Tout le monde a déjà entendu une histoire trop belle pour être vraie et a ressenti l’envie de vérifier par soi-même. C’est ce qui poussa une reine étrangère à traverser le désert jusqu’à Jérusalem : elle ne voulut pas se contenter de rumeurs sur la sagesse d’un roi.
Elle régnait sur Saba, un royaume prospère situé traditionnellement dans le sud de l’Arabie, dans la région de l’actuel Yémen. Quand elle entendit parler de la renommée de Salomon, liée au nom même de l’Eternel, elle décida d’aller personnellement l’éprouver par des questions difficiles (1 Rois 10:1).
Elle arriva à Jérusalem avec une caravane imposante : des chameaux chargés d’épices, une grande quantité d’or et des pierres précieuses. Elle apporta tout ce qu’elle avait en tête et exposa à Salomon ses questions les plus complexes (1 Rois 10:2).
Salomon répondit à chacune d’elles ; rien n’était trop difficile pour lui à expliquer (1 Rois 10:3). Mais ce qui l’impressionna le plus, ce ne furent pas seulement les réponses, ce fut de voir de près le palais, la table du roi, ses officiers et les holocaustes offerts dans le temple de l’Eternel (1 Rois 10:4-5).

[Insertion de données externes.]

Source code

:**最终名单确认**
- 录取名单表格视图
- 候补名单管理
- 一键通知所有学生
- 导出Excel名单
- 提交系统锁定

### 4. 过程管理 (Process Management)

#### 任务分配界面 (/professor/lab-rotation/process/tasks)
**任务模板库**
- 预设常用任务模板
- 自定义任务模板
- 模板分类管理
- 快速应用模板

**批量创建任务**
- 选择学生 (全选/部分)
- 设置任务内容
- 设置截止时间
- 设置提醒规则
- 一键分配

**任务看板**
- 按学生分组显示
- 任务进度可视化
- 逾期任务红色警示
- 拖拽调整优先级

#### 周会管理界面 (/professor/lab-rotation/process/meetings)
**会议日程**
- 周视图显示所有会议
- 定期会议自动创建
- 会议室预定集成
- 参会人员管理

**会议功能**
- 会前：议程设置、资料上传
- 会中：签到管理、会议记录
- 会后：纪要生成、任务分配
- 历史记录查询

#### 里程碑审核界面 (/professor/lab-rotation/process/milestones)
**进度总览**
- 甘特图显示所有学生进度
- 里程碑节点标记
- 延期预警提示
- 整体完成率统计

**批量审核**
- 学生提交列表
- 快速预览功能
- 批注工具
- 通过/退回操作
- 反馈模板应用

Elle confessa l’évidence : elle en avait entendu parler, mais n’y avait pas cru avant de le voir de ses propres yeux. La réalité dépassait le récit, dit-elle, on ne lui en avait pas raconté la moitié (1 Rois 10:6-7). Puis elle fit quelque chose de remarquable pour une étrangère : elle bénit le Dieu d’Israël de l’avoir placé sur le trône pour exercer la justice (1 Rois 10:9).

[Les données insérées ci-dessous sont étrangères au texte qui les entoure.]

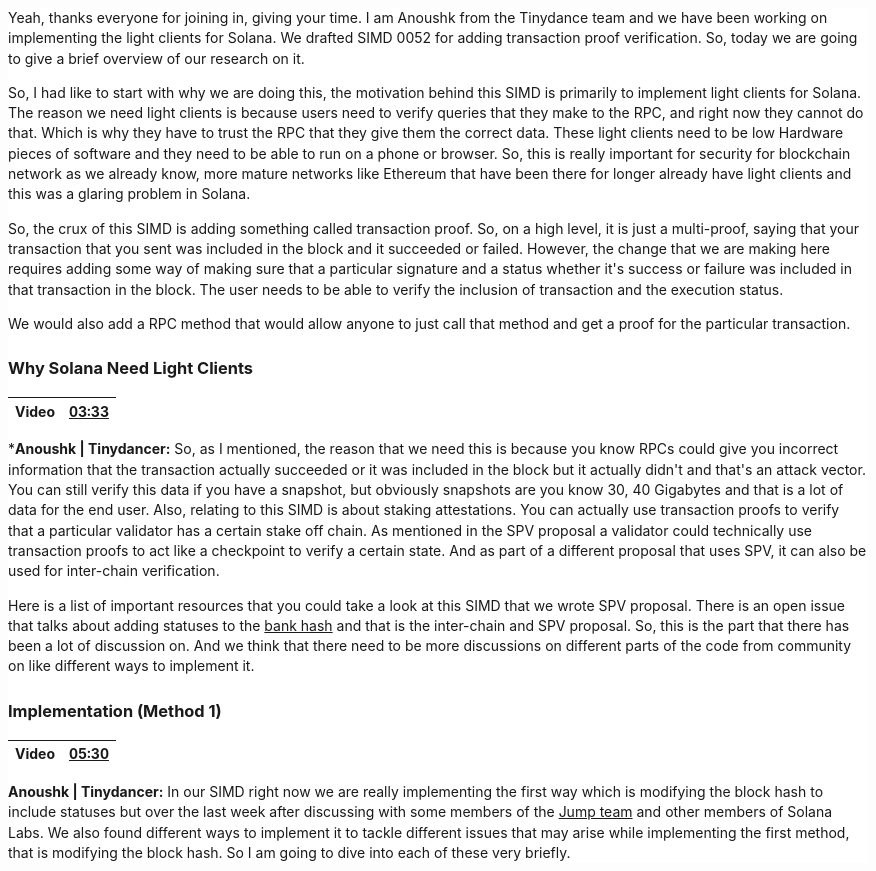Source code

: Yeah, thanks everyone for joining in, giving your time. I am Anoushk from the Tinydance team and we have been working on implementing the light clients for Solana. We drafted SIMD 0052 for adding transaction proof verification. So, today we are going to give a brief
overview of our research on it.

So, I had like to start with why we are doing this, the motivation behind this SIMD is primarily to implement light clients for Solana. The reason we need light clients is because users need to verify queries that they make to the RPC, and right now they cannot do that. Which is why they have to trust the RPC that they give them the correct data. These light clients need to be low Hardware pieces of software and they need to be able to run on a phone or browser. So, this is really important for security for blockchain network as we already know, more mature networks like Ethereum that have been there for longer already have light clients and this was a glaring problem in Solana.

So, the crux of this SIMD is adding something called transaction proof. So, on a high level, it is just a multi-proof, saying that your transaction that you sent was included in the block and it succeeded or failed. However, the change that we are making here requires adding some way of making sure that a particular signature and a status whether it's success or failure was included in that transaction in the block. The user needs to be able to verify the inclusion of transaction and the execution status.

We would also add a RPC method that would allow anyone to just call that method and get a proof for the particular transaction.

### Why Solana Need Light Clients

Video | [03:33](https://youtu.be/9m_M8zEw1cE?t=213)
-|-

***Anoushk | Tinydancer:** So, as I mentioned, the reason that we need this is because you know RPCs could give you incorrect information that the transaction actually succeeded or it was included in the block but it actually didn't and that's an attack vector. You can still verify this data if you have a snapshot, but obviously snapshots are you know 30, 40 Gigabytes and that is a lot of data for the end user. Also, relating to this SIMD is about staking attestations. You can actually use transaction proofs to verify that a particular validator has a certain stake off chain. As mentioned in the SPV proposal a validator could technically use transaction proofs to act like a checkpoint to verify a certain state. And as part of a different proposal that uses SPV, it can also be used for inter-chain verification.

Here is a list of important resources that you could take a look at this SIMD that we wrote SPV proposal. There is an open issue that talks about adding statuses to the [bank hash](https://docs.solana.com/proposals/simple-payment-and-state-verification#block-headers) and that is the inter-chain and SPV proposal. So, this is the part that there has been a lot of discussion on. And we think that there need to be more discussions on different parts of the code from community on like different ways to implement it.

### Implementation (Method 1)

Video | [05:30](https://youtu.be/9m_M8zEw1cE?t=330)
-|-

**Anoushk | Tinydancer:**  In our SIMD right now we are really implementing the first way which is modifying the block hash to include statuses but over the last week after discussing with some members of the [Jump team](https://jumpcrypto.com/firedancer/) and other members of Solana Labs. We also found different ways to implement it to tackle different issues that may arise while implementing the first method, that is modifying the block hash. So I am going to dive into each of these very briefly.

Elles échangèrent des présents : elle donna de l’or et des épices comme on n’en avait jamais vu, et lui, il lui donna tout ce qu’elle désira (1 Rois 10:10,13). Puis elle retourna dans son pays, mais son histoire ne s’arrêta pas là.
Des siècles plus tard, Jésus la citera en exemple : elle voyagea depuis les confins de la terre pour entendre la sagesse de Salomon, et quelque chose de plus grand que Salomon était là, devant une génération qui ne fit pas un pas pour le reconnaître (Matthieu 12:42).
Combien de fois avons-nous entendu parler de la grandeur de Dieu et nous sommes-nous contentés d’en entendre parler ? La reine de Saba rappelle que chercher Dieu de près, avec des questions honnêtes et la disponibilité pour le voyage, révèle souvent qu’on ne nous en avait jamais raconté la moitié.